Technology enhances whale-krill study

Australian Antarctic Program scientists have used submersible and airborne technologies, to investigate the distribution of endangered Antarctic blue whales and their food source, krill.

CSIRO’s Marine National Facility, RV Investigator, spent seven weeks in the Southern Ocean, looking at the complex relationship between Antarctic blue whales and krill, and their roles in maintaining the health of the Southern Ocean (more details in Australian Antarctic Magazine 35: 14–15, 2018).

The first challenge for the 28 scientists on the 13,000 kilometre journey was to find the rare Antarctic blue whales in the vast Southern Ocean.

Lead whale acoustician, Dr Brian Miller, said more than 250 underwater listening devices or ‘sonobuoys’ were deployed during the voyage to detect the whales’ low frequency calls.

Sonobuoys can detect blue whale calls up to 1000 kilometres away and can be used to triangulate the whales’ precise location as the ship closes in.

“We monitored over 750 hours of underwater recordings and measured over 33,000 bearings to blue whale calls, which enabled us to home in on whale ‘hotspots’,” Dr Miller said.

Over 300 hours of search effort led to 36 encounters with blue whales and 25 individual identifications. One was a whale that had previously been sighted on an expedition six years ago.

Antarctic blue whales almost exclusively eat krill and can eat up to four million krill, or more than three tonnes, in one day.

Australian Antarctic Division krill biologist, Rob King, said krill swarms can be deep or shallow, dense or diffuse, but little is known about the different swarm types and whether some are more attractive to blue whales than others.

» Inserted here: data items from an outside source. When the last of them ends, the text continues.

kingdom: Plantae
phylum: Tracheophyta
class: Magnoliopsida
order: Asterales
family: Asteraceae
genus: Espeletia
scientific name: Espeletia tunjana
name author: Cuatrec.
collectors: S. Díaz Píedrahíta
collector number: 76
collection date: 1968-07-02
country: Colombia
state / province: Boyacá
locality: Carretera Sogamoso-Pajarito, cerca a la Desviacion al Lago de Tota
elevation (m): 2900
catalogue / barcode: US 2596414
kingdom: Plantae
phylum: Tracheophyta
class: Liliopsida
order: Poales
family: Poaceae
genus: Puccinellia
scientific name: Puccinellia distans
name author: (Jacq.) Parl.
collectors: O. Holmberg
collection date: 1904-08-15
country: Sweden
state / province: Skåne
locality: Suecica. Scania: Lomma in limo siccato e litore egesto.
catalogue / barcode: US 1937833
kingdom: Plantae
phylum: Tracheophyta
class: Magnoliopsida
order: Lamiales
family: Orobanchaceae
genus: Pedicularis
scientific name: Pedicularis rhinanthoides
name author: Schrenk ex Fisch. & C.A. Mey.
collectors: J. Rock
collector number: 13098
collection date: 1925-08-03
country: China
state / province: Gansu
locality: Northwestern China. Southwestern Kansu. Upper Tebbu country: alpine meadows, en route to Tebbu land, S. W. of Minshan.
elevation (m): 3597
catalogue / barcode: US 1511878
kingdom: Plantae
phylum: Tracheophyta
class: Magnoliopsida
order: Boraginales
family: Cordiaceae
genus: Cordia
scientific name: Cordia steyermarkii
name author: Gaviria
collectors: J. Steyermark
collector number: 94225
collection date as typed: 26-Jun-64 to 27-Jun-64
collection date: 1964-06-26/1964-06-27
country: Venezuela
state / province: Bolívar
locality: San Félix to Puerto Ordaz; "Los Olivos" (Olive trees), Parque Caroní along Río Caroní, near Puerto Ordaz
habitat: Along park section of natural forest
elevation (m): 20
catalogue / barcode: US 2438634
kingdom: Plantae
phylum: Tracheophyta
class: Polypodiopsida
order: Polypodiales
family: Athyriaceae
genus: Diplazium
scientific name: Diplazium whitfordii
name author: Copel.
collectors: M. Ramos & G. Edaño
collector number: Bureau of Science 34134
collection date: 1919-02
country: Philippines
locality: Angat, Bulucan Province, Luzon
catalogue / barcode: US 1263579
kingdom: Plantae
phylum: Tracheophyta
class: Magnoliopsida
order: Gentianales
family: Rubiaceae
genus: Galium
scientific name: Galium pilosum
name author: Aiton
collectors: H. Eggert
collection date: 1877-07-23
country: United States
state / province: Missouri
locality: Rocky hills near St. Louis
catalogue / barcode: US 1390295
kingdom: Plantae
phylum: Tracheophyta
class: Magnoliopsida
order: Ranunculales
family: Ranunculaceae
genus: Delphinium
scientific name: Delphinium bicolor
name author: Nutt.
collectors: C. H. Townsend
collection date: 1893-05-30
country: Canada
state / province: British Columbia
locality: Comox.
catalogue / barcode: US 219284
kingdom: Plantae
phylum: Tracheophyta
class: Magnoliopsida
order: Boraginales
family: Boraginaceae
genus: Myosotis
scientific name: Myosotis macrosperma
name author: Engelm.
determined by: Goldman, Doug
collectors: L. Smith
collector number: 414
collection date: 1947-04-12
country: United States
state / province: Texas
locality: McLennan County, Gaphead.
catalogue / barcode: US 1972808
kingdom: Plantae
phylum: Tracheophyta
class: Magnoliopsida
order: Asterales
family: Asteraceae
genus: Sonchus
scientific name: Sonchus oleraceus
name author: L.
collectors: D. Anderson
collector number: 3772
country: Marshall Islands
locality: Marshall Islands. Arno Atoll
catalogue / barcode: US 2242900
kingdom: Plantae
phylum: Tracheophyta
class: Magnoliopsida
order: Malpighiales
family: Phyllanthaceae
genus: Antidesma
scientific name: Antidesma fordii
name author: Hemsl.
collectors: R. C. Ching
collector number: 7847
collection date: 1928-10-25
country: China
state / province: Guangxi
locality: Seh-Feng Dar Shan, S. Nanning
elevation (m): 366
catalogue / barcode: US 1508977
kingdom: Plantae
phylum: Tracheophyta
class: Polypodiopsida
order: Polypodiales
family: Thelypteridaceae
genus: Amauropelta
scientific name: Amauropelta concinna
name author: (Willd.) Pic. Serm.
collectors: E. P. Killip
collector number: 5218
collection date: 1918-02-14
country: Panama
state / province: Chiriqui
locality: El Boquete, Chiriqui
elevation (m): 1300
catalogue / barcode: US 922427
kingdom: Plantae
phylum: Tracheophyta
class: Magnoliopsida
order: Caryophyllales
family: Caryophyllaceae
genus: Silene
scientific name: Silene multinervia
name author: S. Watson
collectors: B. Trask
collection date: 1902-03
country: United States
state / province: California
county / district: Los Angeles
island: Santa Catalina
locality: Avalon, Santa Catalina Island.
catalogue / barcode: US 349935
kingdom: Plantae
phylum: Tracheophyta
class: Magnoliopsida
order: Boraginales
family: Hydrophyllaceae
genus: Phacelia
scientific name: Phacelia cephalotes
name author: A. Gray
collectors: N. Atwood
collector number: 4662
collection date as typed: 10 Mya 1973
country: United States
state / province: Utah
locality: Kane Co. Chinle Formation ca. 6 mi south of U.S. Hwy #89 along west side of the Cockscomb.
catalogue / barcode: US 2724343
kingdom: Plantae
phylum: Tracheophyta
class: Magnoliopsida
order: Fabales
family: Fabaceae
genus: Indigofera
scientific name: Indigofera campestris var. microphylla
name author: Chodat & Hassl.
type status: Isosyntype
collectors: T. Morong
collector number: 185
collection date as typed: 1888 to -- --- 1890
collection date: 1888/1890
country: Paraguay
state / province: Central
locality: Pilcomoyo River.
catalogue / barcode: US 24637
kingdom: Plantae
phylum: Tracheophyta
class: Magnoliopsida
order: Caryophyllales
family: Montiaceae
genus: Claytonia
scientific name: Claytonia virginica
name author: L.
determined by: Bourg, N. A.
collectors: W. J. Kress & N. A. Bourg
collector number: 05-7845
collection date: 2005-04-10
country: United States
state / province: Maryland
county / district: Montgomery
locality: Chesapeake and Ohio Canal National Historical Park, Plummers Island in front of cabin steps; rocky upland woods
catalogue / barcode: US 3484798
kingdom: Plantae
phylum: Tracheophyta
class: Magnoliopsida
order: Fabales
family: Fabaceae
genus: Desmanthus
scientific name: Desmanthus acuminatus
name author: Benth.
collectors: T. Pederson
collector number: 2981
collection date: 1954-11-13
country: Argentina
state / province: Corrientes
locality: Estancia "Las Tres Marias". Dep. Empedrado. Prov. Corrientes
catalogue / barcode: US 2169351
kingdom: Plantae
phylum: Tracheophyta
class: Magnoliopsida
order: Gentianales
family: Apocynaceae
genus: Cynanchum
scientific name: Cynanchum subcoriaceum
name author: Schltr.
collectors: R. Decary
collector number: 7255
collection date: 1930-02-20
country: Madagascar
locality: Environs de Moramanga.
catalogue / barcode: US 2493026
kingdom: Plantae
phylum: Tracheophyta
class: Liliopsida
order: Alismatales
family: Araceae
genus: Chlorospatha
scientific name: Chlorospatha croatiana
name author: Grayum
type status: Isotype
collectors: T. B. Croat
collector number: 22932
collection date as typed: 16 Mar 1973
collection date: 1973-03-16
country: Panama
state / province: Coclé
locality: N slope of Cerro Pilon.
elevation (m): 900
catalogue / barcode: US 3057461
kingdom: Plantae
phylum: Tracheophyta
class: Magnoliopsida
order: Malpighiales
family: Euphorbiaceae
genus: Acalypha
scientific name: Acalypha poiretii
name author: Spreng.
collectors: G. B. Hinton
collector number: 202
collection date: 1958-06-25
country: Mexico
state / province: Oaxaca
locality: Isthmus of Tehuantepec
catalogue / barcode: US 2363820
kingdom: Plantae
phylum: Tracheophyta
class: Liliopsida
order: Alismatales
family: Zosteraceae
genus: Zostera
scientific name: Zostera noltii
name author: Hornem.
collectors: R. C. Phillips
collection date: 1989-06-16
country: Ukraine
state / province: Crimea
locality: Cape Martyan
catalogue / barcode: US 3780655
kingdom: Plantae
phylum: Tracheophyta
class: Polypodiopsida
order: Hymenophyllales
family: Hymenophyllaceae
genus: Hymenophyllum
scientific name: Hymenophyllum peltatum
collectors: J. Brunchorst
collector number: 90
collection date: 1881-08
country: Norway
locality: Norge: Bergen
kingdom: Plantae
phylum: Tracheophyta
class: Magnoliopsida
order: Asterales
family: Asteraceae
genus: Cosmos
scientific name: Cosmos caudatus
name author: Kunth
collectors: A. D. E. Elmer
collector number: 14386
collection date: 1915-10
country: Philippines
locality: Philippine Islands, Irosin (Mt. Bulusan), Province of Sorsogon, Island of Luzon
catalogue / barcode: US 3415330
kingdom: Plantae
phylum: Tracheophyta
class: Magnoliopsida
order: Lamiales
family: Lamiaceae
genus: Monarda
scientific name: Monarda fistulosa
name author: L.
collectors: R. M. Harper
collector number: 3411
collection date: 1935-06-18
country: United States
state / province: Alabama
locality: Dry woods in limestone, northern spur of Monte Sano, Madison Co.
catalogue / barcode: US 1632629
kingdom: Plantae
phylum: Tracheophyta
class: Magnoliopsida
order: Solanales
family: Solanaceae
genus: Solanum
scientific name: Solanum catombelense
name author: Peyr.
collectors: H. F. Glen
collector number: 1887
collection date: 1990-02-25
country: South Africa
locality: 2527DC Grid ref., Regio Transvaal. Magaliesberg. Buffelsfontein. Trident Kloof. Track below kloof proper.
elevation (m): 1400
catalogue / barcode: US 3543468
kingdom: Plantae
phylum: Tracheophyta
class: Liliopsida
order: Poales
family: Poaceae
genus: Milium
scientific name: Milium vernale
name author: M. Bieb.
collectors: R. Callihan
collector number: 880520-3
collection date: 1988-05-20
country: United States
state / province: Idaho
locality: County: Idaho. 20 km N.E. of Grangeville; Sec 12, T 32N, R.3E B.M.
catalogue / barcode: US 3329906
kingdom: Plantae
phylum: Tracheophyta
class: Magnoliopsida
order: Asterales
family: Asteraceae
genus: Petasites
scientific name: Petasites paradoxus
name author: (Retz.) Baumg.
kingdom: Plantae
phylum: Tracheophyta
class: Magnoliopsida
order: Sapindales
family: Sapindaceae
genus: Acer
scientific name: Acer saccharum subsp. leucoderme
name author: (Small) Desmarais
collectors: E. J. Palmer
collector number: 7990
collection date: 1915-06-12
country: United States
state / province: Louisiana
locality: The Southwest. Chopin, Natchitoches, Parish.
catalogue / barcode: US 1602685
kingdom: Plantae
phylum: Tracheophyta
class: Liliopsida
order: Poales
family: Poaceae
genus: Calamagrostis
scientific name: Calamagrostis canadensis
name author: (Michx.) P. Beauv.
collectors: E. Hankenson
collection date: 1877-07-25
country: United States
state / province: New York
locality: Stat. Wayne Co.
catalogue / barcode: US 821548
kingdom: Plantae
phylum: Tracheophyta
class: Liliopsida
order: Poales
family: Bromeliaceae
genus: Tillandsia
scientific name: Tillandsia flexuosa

To find out more, the ship’s echo sounders, which bounce sound off organisms in the water column, were used to locate and characterise krill swarms. The krill team was able to construct three-dimensional pictures of giant krill swarms, with several swarms extending over one kilometre in length and hundreds of metres across. Each swarm contained many millions of krill.

“This voyage has provided much more information about the fine-scale three-dimensional structure of krill swarms, so we can start to get a better idea of the sort of swarms Antarctic blue whales hunt,” Mr King said.

Drones were also used in more than 130 missions across a range of scientific applications, including size measurements and ‘blow’ (exhalation) sampling of blue whales, and a new method for trace metal surface water sampling.

Voyage Deputy Chief Scientist, Dr Elanor Bell, said biogeochemists conducted experiments on these surface water samples, and other samples from various depths, to test the theory that whale faeces is an important source of iron in the Southern Ocean.

“It’s thought the whales’ iron-rich faeces may stimulate the growth of phytoplankton on which krill feed, which are in turn whale food,” Dr Bell said.

The voyage’s multidisciplinary research will contribute to the improvement of ecosystem-based management of the Antarctic krill fishery and the conservation of endangered species, including Antarctic blue whales.

The research was supported by a grant of sea time on RV Investigator from the CSIRO Marine National Facility. A large number of collaborating institutions and partners also supported the voyage, including the University of Tasmania, Murdoch University, University of Technology Sydney, University of Washington, University of Liverpool, Texas A&M University, University College Cork, the International Whaling Commission’s Southern Ocean Research Partnership, and the World Wildlife Fund — Australia.